INSTRUCTIONS TO FOLLOW: Write out exactly, with no other output, the lines below from the one that contains "Trump to Nancy" through the end.

__________________________________________________

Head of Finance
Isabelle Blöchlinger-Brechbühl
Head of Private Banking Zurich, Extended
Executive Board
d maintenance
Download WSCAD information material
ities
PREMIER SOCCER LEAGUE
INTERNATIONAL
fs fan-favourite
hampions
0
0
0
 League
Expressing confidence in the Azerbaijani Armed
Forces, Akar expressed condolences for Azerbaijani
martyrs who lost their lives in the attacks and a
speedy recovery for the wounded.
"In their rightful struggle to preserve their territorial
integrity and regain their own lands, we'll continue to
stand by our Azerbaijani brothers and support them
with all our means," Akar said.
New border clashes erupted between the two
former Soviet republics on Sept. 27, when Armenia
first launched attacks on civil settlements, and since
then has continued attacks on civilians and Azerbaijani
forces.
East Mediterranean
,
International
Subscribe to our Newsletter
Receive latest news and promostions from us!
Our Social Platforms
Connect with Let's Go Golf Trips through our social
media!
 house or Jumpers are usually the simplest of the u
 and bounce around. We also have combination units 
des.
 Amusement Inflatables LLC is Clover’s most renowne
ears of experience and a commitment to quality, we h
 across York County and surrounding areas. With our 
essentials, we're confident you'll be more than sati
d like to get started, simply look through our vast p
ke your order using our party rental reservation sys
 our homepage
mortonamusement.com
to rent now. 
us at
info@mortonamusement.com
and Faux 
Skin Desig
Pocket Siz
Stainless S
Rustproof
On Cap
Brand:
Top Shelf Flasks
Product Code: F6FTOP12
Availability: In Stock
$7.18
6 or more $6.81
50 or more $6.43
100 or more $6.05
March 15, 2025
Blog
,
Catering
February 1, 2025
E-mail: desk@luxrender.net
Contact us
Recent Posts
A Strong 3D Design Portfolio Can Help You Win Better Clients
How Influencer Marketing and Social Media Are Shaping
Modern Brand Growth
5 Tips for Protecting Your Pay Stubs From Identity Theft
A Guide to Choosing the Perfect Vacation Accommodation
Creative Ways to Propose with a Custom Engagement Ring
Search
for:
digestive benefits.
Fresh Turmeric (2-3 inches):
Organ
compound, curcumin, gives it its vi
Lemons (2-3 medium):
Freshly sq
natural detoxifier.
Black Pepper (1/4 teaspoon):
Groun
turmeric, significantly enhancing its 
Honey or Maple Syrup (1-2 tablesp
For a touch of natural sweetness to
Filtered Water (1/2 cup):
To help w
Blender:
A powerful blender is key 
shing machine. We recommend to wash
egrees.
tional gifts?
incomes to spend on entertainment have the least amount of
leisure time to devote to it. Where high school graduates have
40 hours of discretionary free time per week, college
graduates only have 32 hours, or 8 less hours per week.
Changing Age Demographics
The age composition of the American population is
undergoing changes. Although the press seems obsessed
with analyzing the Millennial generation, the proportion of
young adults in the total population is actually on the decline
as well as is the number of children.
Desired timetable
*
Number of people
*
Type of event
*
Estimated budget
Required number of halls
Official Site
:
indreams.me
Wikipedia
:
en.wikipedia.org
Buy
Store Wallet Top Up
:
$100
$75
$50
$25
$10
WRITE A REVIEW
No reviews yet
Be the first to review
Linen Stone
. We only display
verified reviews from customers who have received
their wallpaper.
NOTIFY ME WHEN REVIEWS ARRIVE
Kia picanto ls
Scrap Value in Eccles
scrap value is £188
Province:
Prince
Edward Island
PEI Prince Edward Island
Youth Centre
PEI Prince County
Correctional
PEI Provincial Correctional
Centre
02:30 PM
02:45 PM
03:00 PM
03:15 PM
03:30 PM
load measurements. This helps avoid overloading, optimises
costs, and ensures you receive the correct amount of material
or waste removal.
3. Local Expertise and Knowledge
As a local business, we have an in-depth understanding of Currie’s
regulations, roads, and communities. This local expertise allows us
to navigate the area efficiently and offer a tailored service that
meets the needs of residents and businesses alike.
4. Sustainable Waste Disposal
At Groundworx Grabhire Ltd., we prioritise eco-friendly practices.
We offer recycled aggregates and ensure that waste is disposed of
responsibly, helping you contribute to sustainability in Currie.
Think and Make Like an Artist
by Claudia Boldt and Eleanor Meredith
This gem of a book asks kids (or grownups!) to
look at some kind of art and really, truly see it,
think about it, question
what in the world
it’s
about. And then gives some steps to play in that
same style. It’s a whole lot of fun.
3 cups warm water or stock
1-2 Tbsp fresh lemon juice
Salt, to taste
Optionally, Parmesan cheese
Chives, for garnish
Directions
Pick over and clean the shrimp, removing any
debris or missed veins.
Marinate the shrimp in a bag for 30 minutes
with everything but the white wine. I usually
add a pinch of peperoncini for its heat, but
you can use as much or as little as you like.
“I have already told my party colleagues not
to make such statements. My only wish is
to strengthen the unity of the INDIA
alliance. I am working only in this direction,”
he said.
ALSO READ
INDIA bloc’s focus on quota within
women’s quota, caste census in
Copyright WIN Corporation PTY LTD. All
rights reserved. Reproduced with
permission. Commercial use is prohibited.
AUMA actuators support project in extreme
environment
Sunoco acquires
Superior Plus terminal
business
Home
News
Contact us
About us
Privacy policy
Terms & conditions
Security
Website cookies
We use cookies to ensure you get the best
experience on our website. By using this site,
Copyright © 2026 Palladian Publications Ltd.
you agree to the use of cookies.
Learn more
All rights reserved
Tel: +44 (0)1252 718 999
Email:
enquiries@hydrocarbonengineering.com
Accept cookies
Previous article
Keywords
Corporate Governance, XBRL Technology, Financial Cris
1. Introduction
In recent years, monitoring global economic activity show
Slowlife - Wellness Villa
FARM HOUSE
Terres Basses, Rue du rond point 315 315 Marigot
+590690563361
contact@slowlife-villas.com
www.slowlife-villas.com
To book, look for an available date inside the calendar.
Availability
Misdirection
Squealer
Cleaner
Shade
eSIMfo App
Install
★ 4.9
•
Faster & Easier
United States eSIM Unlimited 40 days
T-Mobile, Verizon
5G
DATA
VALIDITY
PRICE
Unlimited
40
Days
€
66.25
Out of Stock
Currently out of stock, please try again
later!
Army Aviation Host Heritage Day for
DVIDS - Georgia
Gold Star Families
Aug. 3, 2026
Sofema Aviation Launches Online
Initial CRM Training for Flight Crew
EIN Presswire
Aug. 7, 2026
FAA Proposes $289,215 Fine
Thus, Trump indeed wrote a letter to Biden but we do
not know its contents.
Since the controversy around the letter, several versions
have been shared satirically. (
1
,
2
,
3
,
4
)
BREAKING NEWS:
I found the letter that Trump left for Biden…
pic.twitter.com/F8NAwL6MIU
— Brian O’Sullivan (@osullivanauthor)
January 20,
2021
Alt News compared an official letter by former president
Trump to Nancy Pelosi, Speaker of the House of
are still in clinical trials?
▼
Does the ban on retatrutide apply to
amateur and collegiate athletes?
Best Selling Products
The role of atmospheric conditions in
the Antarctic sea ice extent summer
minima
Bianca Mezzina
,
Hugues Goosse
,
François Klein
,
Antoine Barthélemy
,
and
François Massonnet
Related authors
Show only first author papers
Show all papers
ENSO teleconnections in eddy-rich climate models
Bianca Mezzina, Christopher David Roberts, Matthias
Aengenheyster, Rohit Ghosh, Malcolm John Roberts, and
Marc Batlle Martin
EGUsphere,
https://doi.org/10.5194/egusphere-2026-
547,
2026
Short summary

__________________________________________________

REPLY TO THE EXERCISE:
Trump to Nancy Pelosi, Speaker of the House of
are still in clinical trials?
▼
Does the ban on retatrutide apply to
amateur and collegiate athletes?
Best Selling Products
The role of atmospheric conditions in
the Antarctic sea ice extent summer
minima
Bianca Mezzina
,
Hugues Goosse
,
François Klein
,
Antoine Barthélemy
,
and
François Massonnet
Related authors
Show only first author papers
Show all papers
ENSO teleconnections in eddy-rich climate models
Bianca Mezzina, Christopher David Roberts, Matthias
Aengenheyster, Rohit Ghosh, Malcolm John Roberts, and
Marc Batlle Martin
EGUsphere,
https://doi.org/10.5194/egusphere-2026-
547,
2026
Short summary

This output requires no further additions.